Disc herniations can result from general wear and tear, such as constant sitting or squatting, driving, or a sedentary lifestyle. However, herniations can also result from the lifting of heavy loads.[citation needed] Professional athletes, especially those playing contact sports such as American football, are prone to disc herniations as well. Within athletic contexts, herniation is often the result of sudden blunt impacts against, or abrupt bending or torsional movements of, the lower back. When the spine is straight, such as in standing or lying down, internal pressure is equalized on all parts of the discs. While sitting or bending to lift, internal pressure on a disc can move from 17 psi (lying down) to over 300 psi (lifting with a rounded back). Herniation of the contents of the disc into the spinal canal often occurs when the anterior side (stomach side) of the disc is compressed while sitting or bending forward, and the contents (nucleus pulposus) get pressed against the tightly stretched and thinned membrane (anulus fibrosus) on the posterior side (back side) of the disc. The combination of membrane thinning from stretching and increased internal pressure (200 to 300 psi) results in the rupture of the confining membrane. The jelly-like contents of the disc then move into the spinal canal, pressing against the spinal nerves, which may produce intense and potentially disabling pain and other symptoms.
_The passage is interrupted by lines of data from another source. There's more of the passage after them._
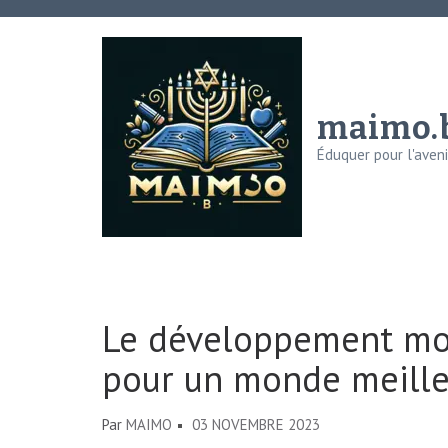
Aller
au
contenu
(Pressez
maimo.
Entrée)
Éduquer pour l'avenir
Le développement mora
pour un monde meille
Par
MAIMO
03 NOVEMBRE 2023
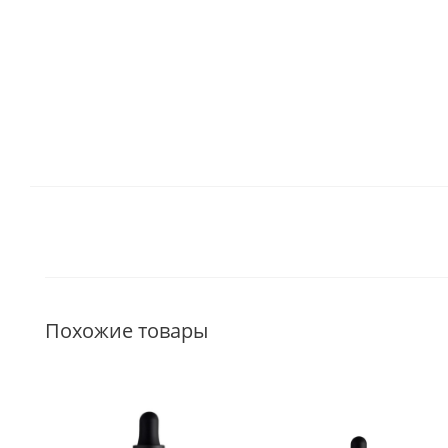
Похожие товары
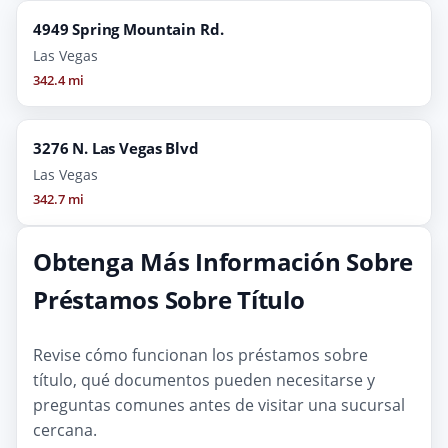
4949 Spring Mountain Rd.
Las Vegas
342.4 mi
3276 N. Las Vegas Blvd
Las Vegas
342.7 mi
Obtenga Más Información Sobre
Préstamos Sobre Título
Revise cómo funcionan los préstamos sobre
título, qué documentos pueden necesitarse y
preguntas comunes antes de visitar una sucursal
cercana.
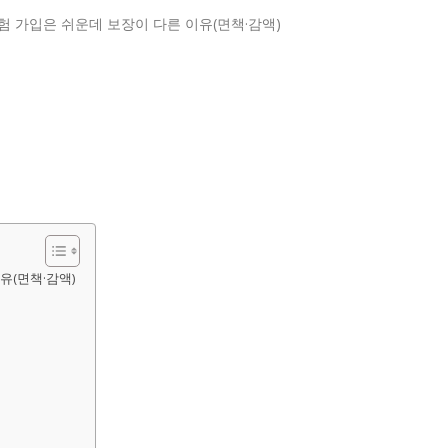
유(면책·감액)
Several genes are also associated with intervertebral disc degeneration. Probable candidate genes like type I collagen (sp1 site), type IX collagen, vitamin D receptor, aggrecan, asporin, MMP3, interleukin-1, and interleukin-6 polymorphisms have been implicated in disc degeneration. Mutation in genes coding for proteins involved in the regulation of the extracellular matrix, such as MMP2 and THBS2, has been demonstrated to contribute to lumbar disc herniation.